Supreme Court hears suit over liability of generic drug makers
WASHINGTON — Karen Bartlett, a New Hampshire woman, took a generic prescription pain medication called sulindac for shoulder soreness and suffered what a lower court described last year as “truly horrific” injuries.
She endured burns across much of her body, spent two months in a medically induced coma and underwent 12 eye surgeries. She is now nearly blind and unable to eat normally because of burns to her throat.
She was at the Supreme Court on Tuesday to hear arguments on whether Americans who are hurt by generic drugs can ever hold the drug maker liable for their injuries.
Nearly 80% of prescriptions that Americans now fill are for generic drugs, and the high court finds itself at a crossroads on how to resolve claims from patients who are badly injured by these copycat products.
Should patients have a right to take their cases to a jury and seek damages? Or should the court block all such claims on the grounds that federal regulators already decided the drug was safe for sale?

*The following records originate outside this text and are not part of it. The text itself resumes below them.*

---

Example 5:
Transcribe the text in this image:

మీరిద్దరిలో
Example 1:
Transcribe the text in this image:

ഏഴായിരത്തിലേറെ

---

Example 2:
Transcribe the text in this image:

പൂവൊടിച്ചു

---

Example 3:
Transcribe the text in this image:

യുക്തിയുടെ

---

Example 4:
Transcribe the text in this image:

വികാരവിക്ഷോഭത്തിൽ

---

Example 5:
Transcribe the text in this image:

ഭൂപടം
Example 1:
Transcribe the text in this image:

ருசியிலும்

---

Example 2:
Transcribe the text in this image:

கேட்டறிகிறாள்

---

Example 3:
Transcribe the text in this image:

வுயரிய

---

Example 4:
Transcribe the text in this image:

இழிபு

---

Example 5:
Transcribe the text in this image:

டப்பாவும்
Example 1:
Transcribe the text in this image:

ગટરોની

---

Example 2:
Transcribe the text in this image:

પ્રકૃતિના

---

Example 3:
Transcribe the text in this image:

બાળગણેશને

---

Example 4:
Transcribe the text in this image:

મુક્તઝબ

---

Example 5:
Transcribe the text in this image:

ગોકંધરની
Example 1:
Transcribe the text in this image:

Two years ago, the court handed down a 5-4 decision that shielded generic drug makers from being held liable for failing to warn patients of harmful side effects.
The court’s conservative majority reasoned that since the makers of these copycat drugs must use the same warning label that was approved by the U.S. Food & Drug Administration for the original maker, they cannot be faulted for not including stronger warnings.
The case of Mutual Pharmaceutical Co. Inc. vs. Bartlett, however, will decide whether a patient can sue a generic drug maker for selling an unreasonably dangerous drug, regardless of warnings.
A jury awarded Bartlett $21 million in a verdict against Mutual Pharmaceutical, the maker of the generic sulindac, but the high court agreed to consider throwing out the verdict.
Sulindac is a non-steroidal anti-inflammatory drug that was first sold under the brand Clinoril. Bartlett suffered a very rare but serious reaction, a form of Stevens-Johnson Syndrome.
The justices have been skeptical of allowing juries to “second guess” the safety of drugs that have been approved for sale by federal regulators.
In oral arguments Tuesday, Justices Antonin Scalia and Stephen Breyer questioned whether juries of ordinary citizens are qualified to decide whether a drug’s benefits outweigh its risks.
A lawyer for the drug maker and one for the Obama administration urged the court to throw out the verdict and rule that juries cannot decide an approved drug is too dangerous to be on the market.
But Justices Sonia Sotomayor and Elena Kagan appeared to disagree. They suggested the FDA’s approval of a drug meant only that it could be sold. It did not necessarily prevent a jury from finding it was unreasonably dangerous, they said.
Washington attorney David Frederick, representing Bartlett, said his client did not seek medication for a serious condition or disease like cancer. She had shoulder pain, but she was prescribed a drug that had a higher than normal rate of causing severe side effects.
“Aspirin and acetaminophen — Tylenol — produce the same kind of pain relief, but they do not produce the kind of [injuries] that Ms. Bartlett had, that caused 60% of her body to burn,” he said.
The court is likely to issue a decision in June.